PROBLEM DETAILS: Answer with a number only: how many lines of the entries below contain the word "front"?

THE INPUT:
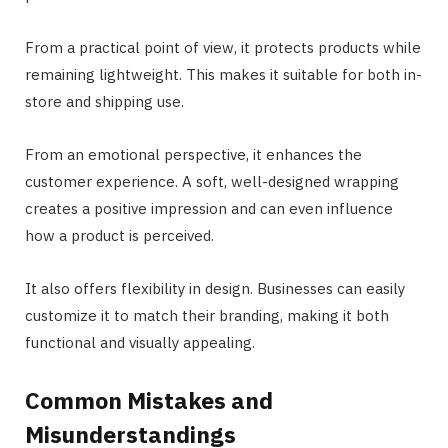
From a practical point of view, it protects products while
remaining lightweight. This makes it suitable for both in-
store and shipping use.
From an emotional perspective, it enhances the
customer experience. A soft, well-designed wrapping
creates a positive impression and can even influence
how a product is perceived.
It also offers flexibility in design. Businesses can easily
customize it to match their branding, making it both
functional and visually appealing.
Common Mistakes and
Misunderstandings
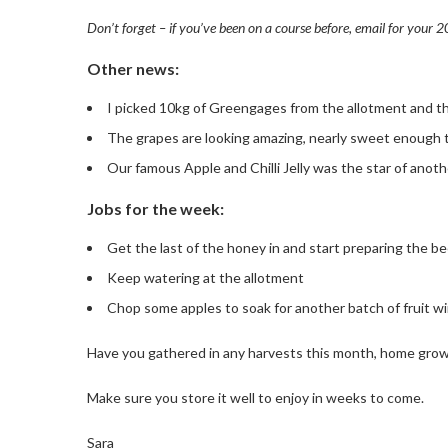
Don’t forget – if you’ve been on a course before, email for your 
Other news:
I picked 10kg of Greengages from the allotment and the
The grapes are looking amazing, nearly sweet enough 
Our famous Apple and Chilli Jelly was the star of ano
Jobs for the week:
Get the last of the honey in and start preparing the be
Keep watering at the allotment
Chop some apples to soak for another batch of fruit w
Have you gathered in any harvests this month, home grow
Make sure you store it well to enjoy in weeks to come.
Sara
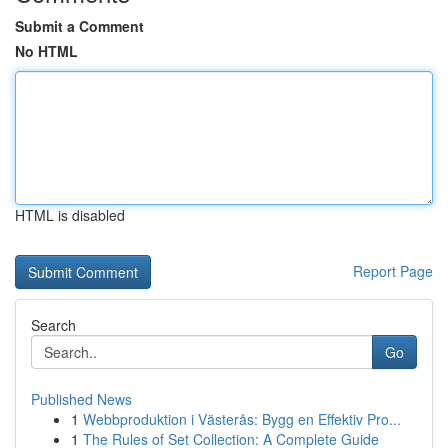
Submit a Comment
No HTML
HTML is disabled
Report Page
Search
Go
Published News
1
Webbproduktion i Västerås: Bygg en Effektiv Pro...
1
The Rules of Set Collection: A Complete Guide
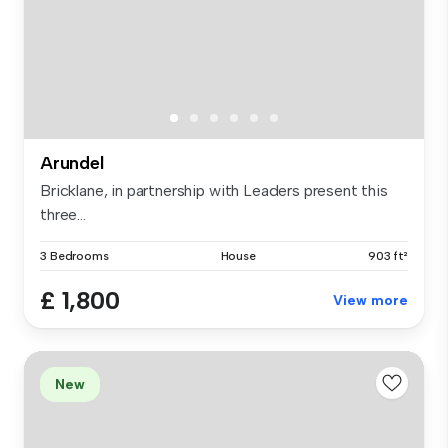
Arundel
Bricklane, in partnership with Leaders present this
three...
3 Bedrooms
House
903 ft²
£ 1,800
View more
New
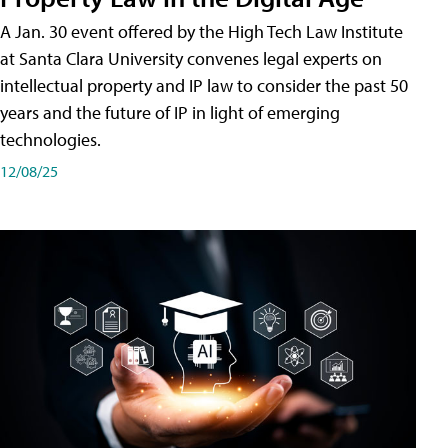
A Jan. 30 event offered by the High Tech Law Institute
at Santa Clara University convenes legal experts on
intellectual property and IP law to consider the past 50
years and the future of IP in light of emerging
technologies.
12/08/25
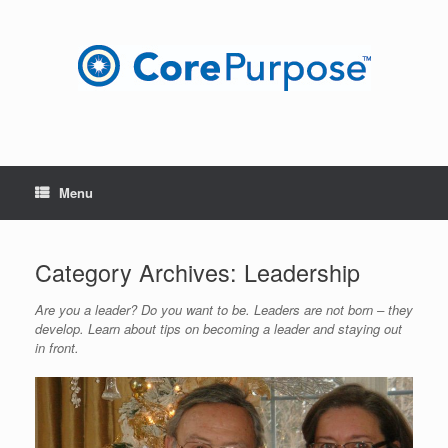
Skip
to
content
Menu
Category Archives:
Leadership
Are you a leader? Do you want to be. Leaders are not born – they
develop. Learn about tips on becoming a leader and staying out
in front.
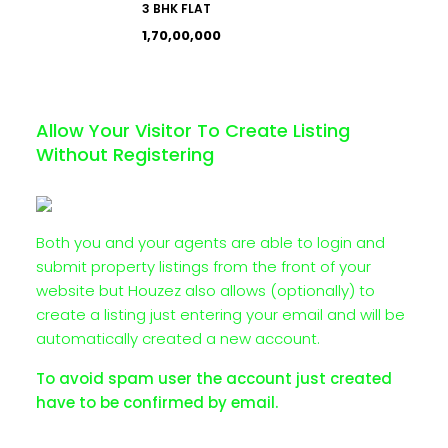
3 BHK FLAT
₹1,70,00,000
Allow Your Visitor To Create Listing
Without Registering
Both you and your agents are able to login and
submit property listings from the front of your
website but Houzez also allows (optionally) to
create a listing just entering your email and will be
automatically created a new account.
To avoid spam user the account just created
have to be confirmed by email.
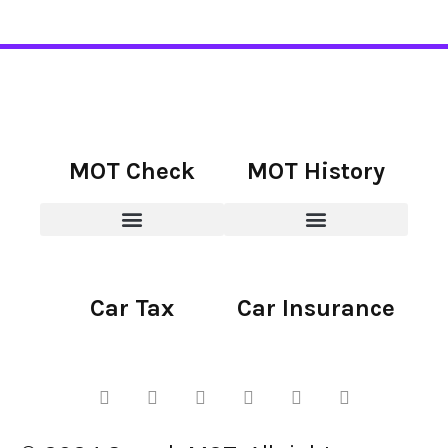
MOT Check
MOT History
Car Tax
Car Insurance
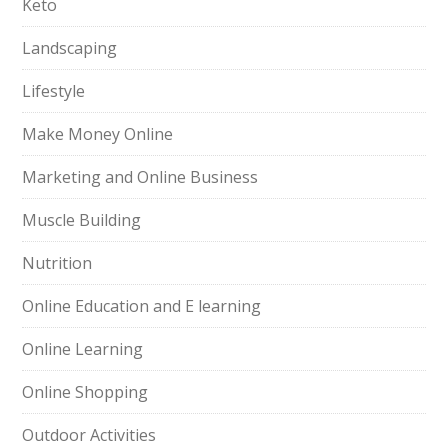
Keto
Landscaping
Lifestyle
Make Money Online
Marketing and Online Business
Muscle Building
Nutrition
Online Education and E learning
Online Learning
Online Shopping
Outdoor Activities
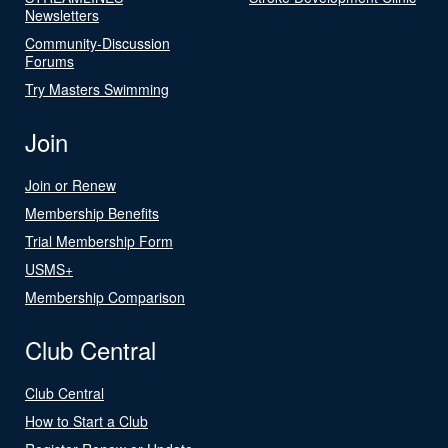
Newsletters
Community-Discussion
Forums
Try Masters Swimming
Join
Join or Renew
Membership Benefits
Trial Membership Form
USMS+
Membership Comparison
Club Central
Club Central
How to Start a Club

RESPONSE TO THE TASK: 2